WHAT YOU HAVE TO DO | Please reproduce the lines of the records below from the one holding "инвалидов. И не так уж" through the one holding "junto con alta precisión en longitud de", inclusive, skipping all pictures.

··· TASK MATERIAL

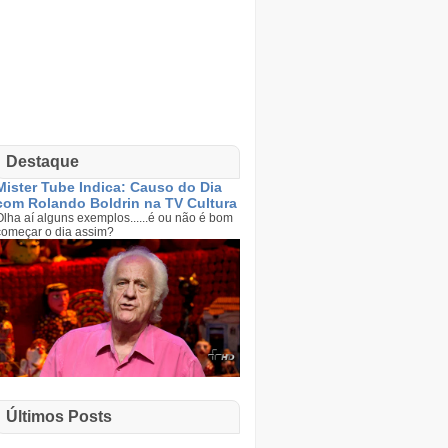
Destaque
Mister Tube Indica: Causo do Dia
com Rolando Boldrin na TV Cultura
Olha aí alguns exemplos......é ou não é bom
começar o dia assim?
Últimos Posts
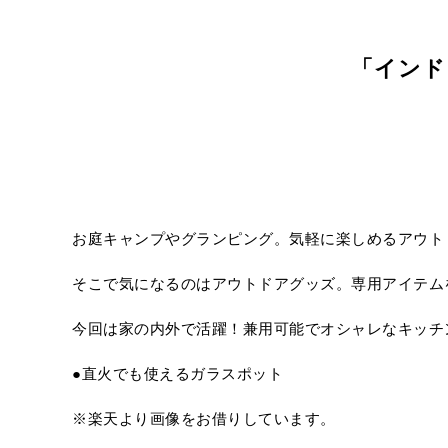
「インド
お庭キャンプやグランピング。気軽に楽しめるアウト
そこで気になるのはアウトドアグッズ。専用アイテム
今回は家の内外で活躍！兼用可能でオシャレなキッチ
●直火でも使えるガラスポット
※楽天より画像をお借りしています。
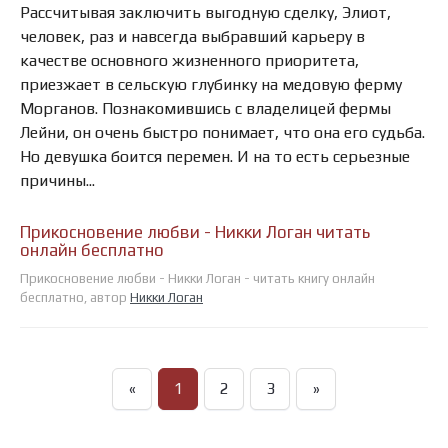
Рассчитывая заключить выгодную сделку, Элиот,
человек, раз и навсегда выбравший карьеру в
качестве основного жизненного приоритета,
приезжает в сельскую глубинку на медовую ферму
Морганов. Познакомившись с владелицей фермы
Лейни, он очень быстро понимает, что она его судьба.
Но девушка боится перемен. И на то есть серьезные
причины...
Прикосновение любви - Никки Логан читать
онлайн бесплатно
Прикосновение любви - Никки Логан - читать книгу онлайн
бесплатно, автор
Никки Логан
«
1
2
3
»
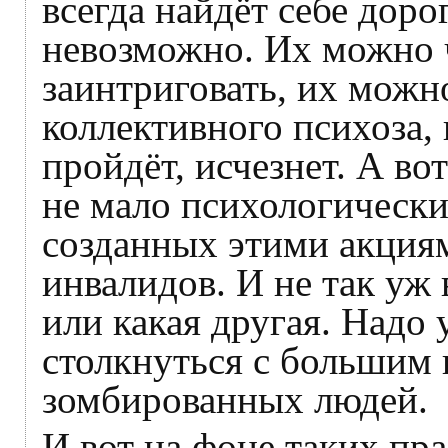
всегда найдёт себе доро
невозможно. Их можно ч
заинтриговать, их можн
коллективного психоза, 
пройдёт, исчезнет. А во
не мало психологически
созданных этими акциям
инвалидов. И не так уж
или какая другая. Надо 
столкнуться с большим 
зомбированных людей.
И вот на фоне таких пр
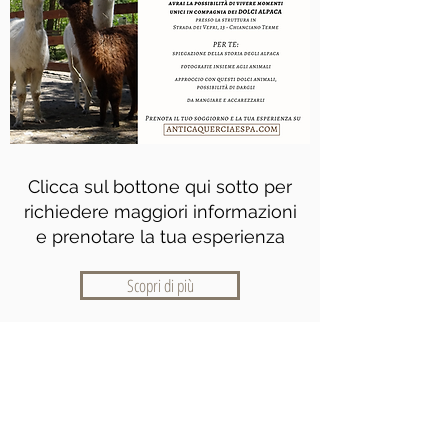
Clicca sul bottone qui sotto per
richiedere maggiori informazioni
e prenotare la tua esperienza
Scopri di più
Villa Antica Quercia & Spa
Via del Castagnolo 8
Chianciano Terme, SI 53042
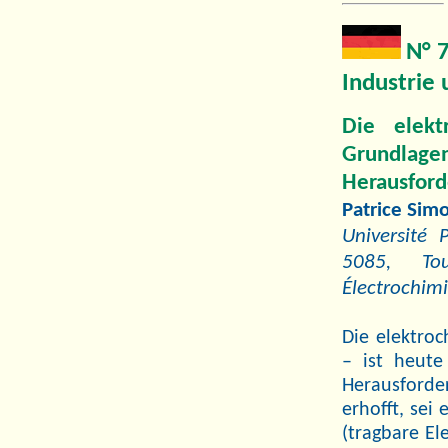
N° 
Industrie 
Die elekt
Grundla
Herausfor
Patrice Sim
Université
5085, Tou
Électrochimi
Die elektroc
– ist heute 
Herausforde
erhofft, se
(tragbare El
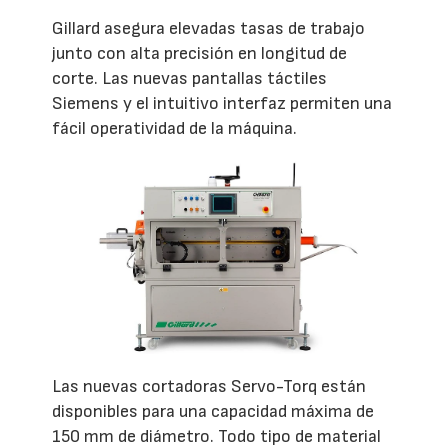
Gillard asegura elevadas tasas de trabajo
junto con alta precisión en longitud de
corte. Las nuevas pantallas táctiles
Siemens y el intuitivo interfaz permiten una
fácil operatividad de la máquina.
Las nuevas cortadoras Servo-Torq están
disponibles para una capacidad máxima de
150 mm de diámetro. Todo tipo de material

······

OUTPUT OF THE EXERCISE |
инвалидов. И не так уж
или какая другая. Надо 
столкнуться с большим 
зомбированных людей.
И вот на фоне таких пр
Clicca sul bottone qui sotto per
richiedere maggiori informazioni
e prenotare la tua esperienza
Scopri di più
Villa Antica Quercia & Spa
Via del Castagnolo 8
Chianciano Terme, SI 53042
N° 
Industrie 
Die elekt
Grundla
Herausfor
Patrice Sim
Université
5085, Tou
Électrochimi
Die elektroc
– ist heute 
Herausforde
erhofft, se
(tragbare El
Gillard asegura elevadas tasas de trabajo
junto con alta precisión en longitud de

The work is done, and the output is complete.